Calm Down, Folks: Enemies Still Fear US Military Tech Innovation
Where most countries focus on one or two areas, America has a huge, well-funded R&D infrastructure that pushes the envelope everywhere.
Panting warnings that the United States is falling dangerously behind our opponents in the race for military innovation are commonplace. The United States is a strange country in which outside critics and defense insiders, both in government and in private industry, are quick to attack the very innovation system that has produced the many incredible weapons that give the United States its global reputation for military-technological leadership.
Once it was the Soviet Union or Japan who were outpacing us. Today, they claim that China or Russia or Middle Eastern terrorists are the ones applying the latest technology faster. They fear that we are, or soon will be, lagging in cyberspace, drone swarming, hybrid warfare, or long-range strike, and they blame our dysfunctional government, so tangled in its own regulations that it can no longer innovate. The Department of Defense needs, we are told, to reorganize and trim its oversized bureaucracy to become more fleet of foot like the Wizards of Silicon Valley and the hawk-eyed investors of venture capital.
There are many things wrong with these assessments. The United States is not lagging in any major area of military relevant technology. Yes, the Europeans produce good armored vehicles. The Russians are good at air defenses, and several nations, including Russia and China, are good at hacking computer networks. But truth be told, so are we.
Our major defense contractors seem always in trouble, but that is because they are working at the very edge of technology, where problems are constant. Our armed services are the best equipped in the world, and well they should be, given that we are spending at more than Cold War levels. On defense-focused research and development alone, we spend about two-thirds of what the entire world spends. That is about $70 billion this year, which is more than any other nation (save only China and Saudi Arabia) spends on all of its defenses.
And we have been spending vast amounts, often $60 billion to $80 billion per year in constant dollars, for decades, building a foundation of knowledge and experience that guides further efforts to push the state of the art. The United States takes on a difficult job in seeking true innovation; others generally focus on what is innovative for them but would not produce technology new to the United States. Moreover, the U.S. level of effort creates innovative capability in many technical areas, while other countries focus at most on one or two. Breadth reduces the risk that the United States might be surprised by a breakthrough in an underexplored area and allows us to counter adversaries’ one-off capabilities with its broader system-of-systems approach.
Related: The Pentagon Is Losing the Innovation Battle. Here’s How to Turn It Around
U.S. investment has created a thick infrastructure of laboratories, test facilities, technology development centers, and program analysis units that is unmatched anywhere. It includes government agencies, universities, and firms, and it involves the efforts of hundreds of thousands of individuals. It is an amazing system, devoted entirely to developing better weapons, better ways of killing with advanced technologies.

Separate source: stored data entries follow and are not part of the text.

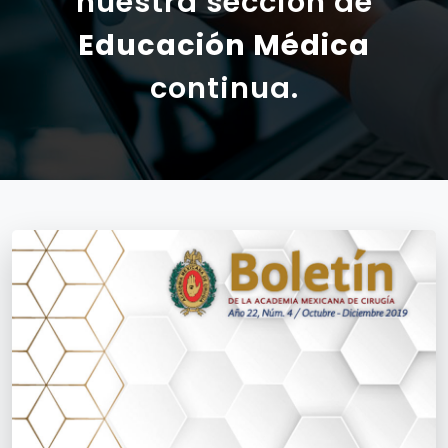
nuestra sección de
Educación Médica
continua.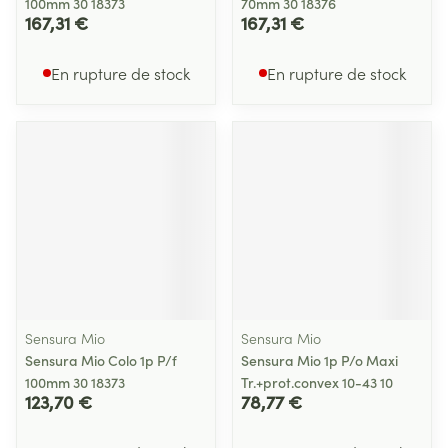
100mm 30 18373
70mm 30 18376
167,31 €
167,31 €
En rupture de stock
En rupture de stock
Sensura Mio
Sensura Mio
Sensura Mio Colo 1p P/f
Sensura Mio 1p P/o Maxi
100mm 30 18373
Tr.+prot.convex 10-43 10
123,70 €
78,77 €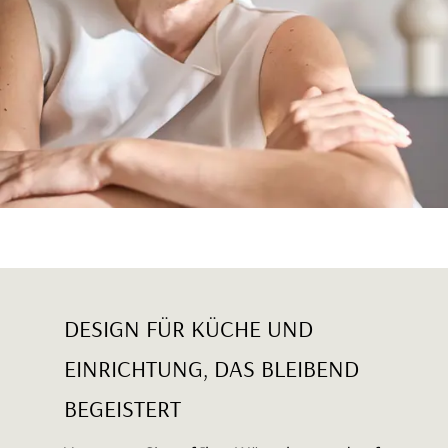
DESIGN FÜR KÜCHE UND
EINRICHTUNG, DAS BLEIBEND
BEGEISTERT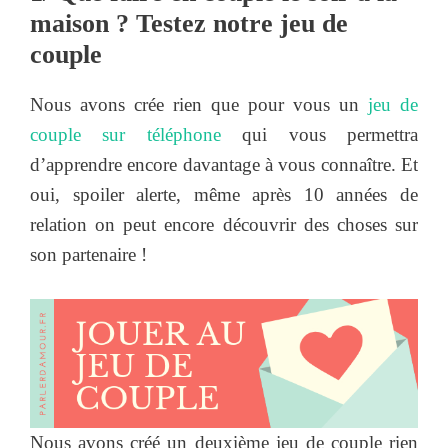
maison ? Testez notre jeu de
couple
Nous avons crée rien que pour vous un
jeu de
couple sur téléphone
qui vous permettra
d’apprendre encore davantage à vous connaître. Et
oui, spoiler alerte, même après 10 années de
relation on peut encore découvrir des choses sur
son partenaire !
Nous avons créé un deuxième jeu de couple rien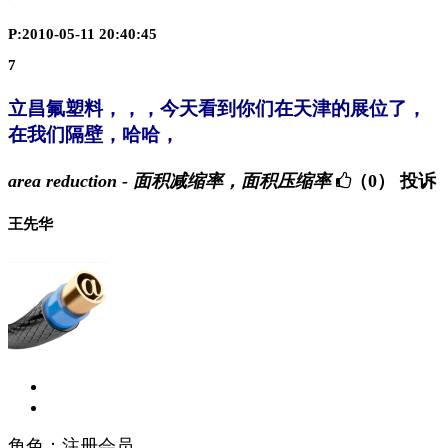
P:2010-05-11 20:40:45
7
立昌氟塑料，，，今天看到你们在天津的展位了，
在我们隔壁，哈哈，
area reduction - 面积减缩率，面积压缩率
（0）
投诉
王先华
角色：注册会员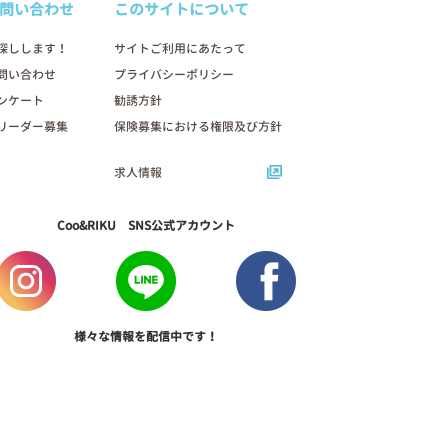
問い合わせ
このサイトについて
2026年03月07日
探しします！
サイトご利用にあたって
問い合わせ
プライバシーポリシー
ンケート
勧誘方針
リーダー募集
保険募集における権限及び方針
求人情報
Coo&RIKU SNS公式アカウント
様々な情報を配信中です！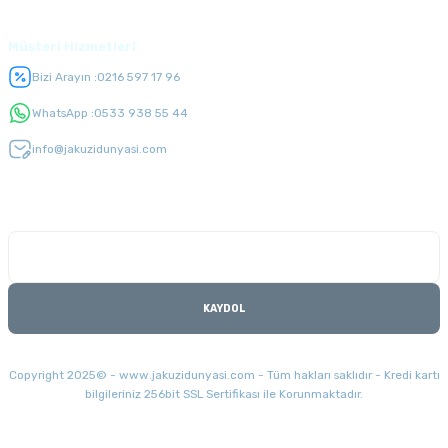
Müşteri Hizmetleri
Bizi Arayın :
0216 597 17 96
WhatsApp :
0533 938 55 44
info@jakuzidunyasi.com
E-Bülten Listesi
Kampanyaları kaçırmayın
KAYDOL
Copyright 2025© - www.jakuzidunyasi.com - Tüm hakları saklıdır - Kredi kartı
bilgileriniz 256bit SSL Sertifikası ile Korunmaktadır.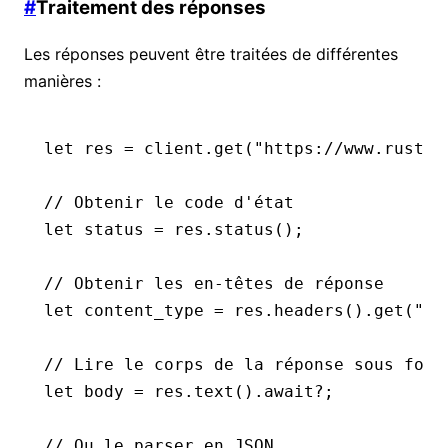
#
Traitement des réponses
Les réponses peuvent être traitées de différentes
manières :
let
 res 
=
 client
.
get
(
"https://www.rust-l
// Obtenir le code d'état
let
 status 
=
 res
.
status
();
// Obtenir les en-têtes de réponse
let
 content_type 
=
 res
.
headers
()
.
get
(
"co
// Lire le corps de la réponse sous form
let
 body 
=
 res
.
text
()
.await?
;
// Ou le parser en JSON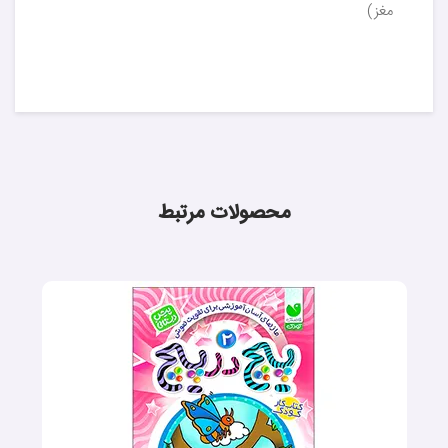
مغز)
محصولات مرتبط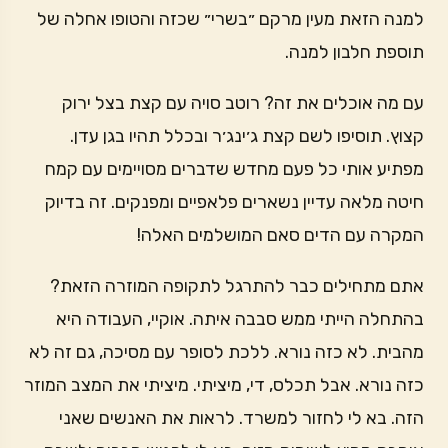
למנה הזאת מעין מרקם ״בשרי״ שכזה והטופו אחלה של
תוספת חלבון למנה.
עם מה אוכלים את זה? רוטב סויה עם קצת בצל ירוק
קצוץ. תוסיפו לשם קצת ג׳ינג׳ר ובכלל תהיו בגן עדן.
מפתיע אותי כל פעם מחדש שדברים מסויימים עם קמח
חיטה מלאה עדיין נשארים פלאפיים ומפנקים. זה בדיוק
המקרה עם הדים סאם המושלמים האלה!
אתם מתחילים כבר להתרגל לתקופה המוזרה הזאת?
בהתחלה הייתי ממש סבבה איתה. אוקיי, העבודה היא
מהבית. לא כזה נורא. ללכת לסופר עם מסיכה, גם זה לא
כזה נורא. אבל תכלס, די, מיציתי. מיציתי את המצב המוזר
הזה. בא לי לחזור למשרד. לראות את האנשים שאני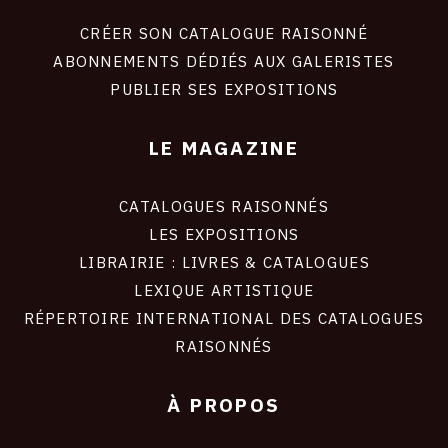
liens
site
CRÉER SON CATALOGUE RAISONNÉ
ABONNEMENTS DÉDIÉS AUX GALERISTES
PUBLIER SES EXPOSITIONS
LE MAGAZINE
CATALOGUES RAISONNÉS
LES EXPOSITIONS
LIBRAIRIE : LIVRES & CATALOGUES
LEXIQUE ARTISTIQUE
RÉPERTOIRE INTERNATIONAL DES CATALOGUES
RAISONNÉS
À PROPOS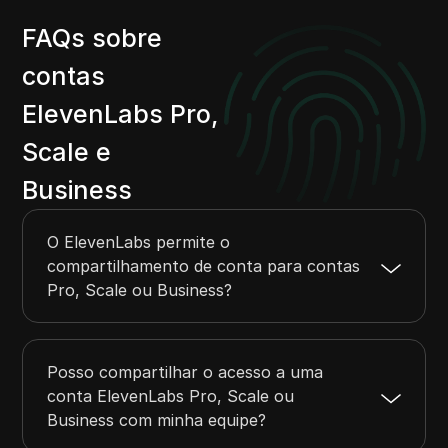
FAQs sobre
contas
ElevenLabs Pro,
Scale e
Business
O ElevenLabs permite o
compartilhamento de conta para contas
Pro, Scale ou Business?
Posso compartilhar o acesso a uma
conta ElevenLabs Pro, Scale ou
Business com minha equipe?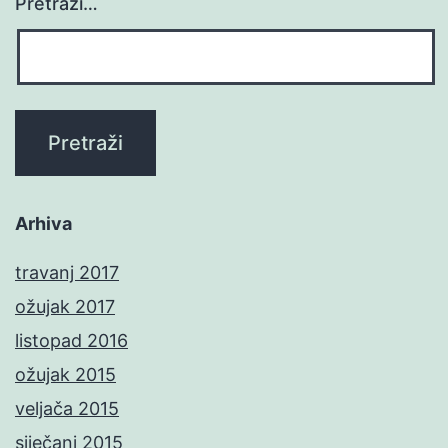
Pretraži…
Arhiva
travanj 2017
ožujak 2017
listopad 2016
ožujak 2015
veljača 2015
siječanj 2015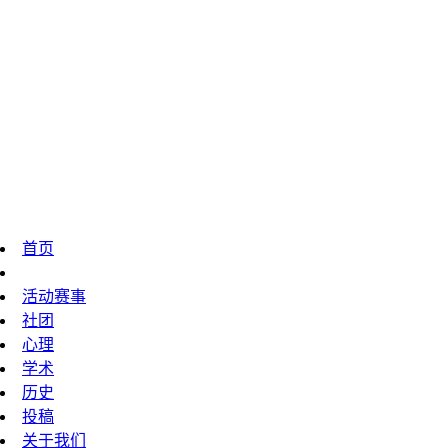
首页
技校动态
活动赛事
社团
心理
学术
历史
投稿
关于我们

Three uniquely American factors drive the system. First, there is inter-service rivalry. Most nations have a dominant service, their army or their navy, determined by their geography. The United States, a continent away from troubles, has rivalrous services, each vying for prominence and pushing for technologies that further its role as America’s best defender. Despite pledges of jointness, we have several armies (the Army, Marine Corps, Special Operations), several air forces (the Air Force, Navy, Army, Marine Corps), and a Navy and a half (Coast Guard), and we have just added a Cyber Force and are talking about a Space Force. Decentralization and competition spur innovation.
Another factor is the desire to avoid casualties. Surely people in all countries love their children and wish to avoid having them killed in wars, but the United States has done something about it, perhaps because it fights mostly wars of choice, is very democratic, and is very rich. That is surely the drive behind our leadership in aviation, nuclear weapons and precision weapons, drones, and robots. We are at the cutting edge of technology because we have to be.
Third, the United States is a nation of immigrants, drawing talent from across the globe. Jewish refugee scientists helped give U.S. nuclear weapons; German engineers, our ballistic missiles. More recently, the Predator drone had an Israeli immigrant father.
Yes, Silicon Valley and technology investors are impressive. But much of what leads to very rapid success in the commercial sector has little to do with defense. Many fast-growing companies, for example producers of sports-related cellphone apps or new lifestyle concepts for food and exercise, do not avoid defense work because they fear its bureaucratic rules.
In relevant technical areas, there should be little fear that the United States won’t set the pace. Our major defense contractors are skilled systems integrators, used to brining complex technologies together into viable weapon systems that can survive in difficult battlefields great distances from our shores. Systems integrators have two contracting faces, one to deal with complex government politics and rules and the other to make commercial arrangements with “regular” companies. They are skilled bridgers and brokers.
The complaints that the United States is falling behind are part of the political process. So are new government organizations like the Defense Innovation Unit – Experimental. Because we already have the best weapons, proponents for new systems must claim that we are failing and need new initiatives. That is how they gain their budgets. And just as we have a thick infrastructure to develop weapons, we have also a thick network of threat assessors worrying that we aren’t worried enough.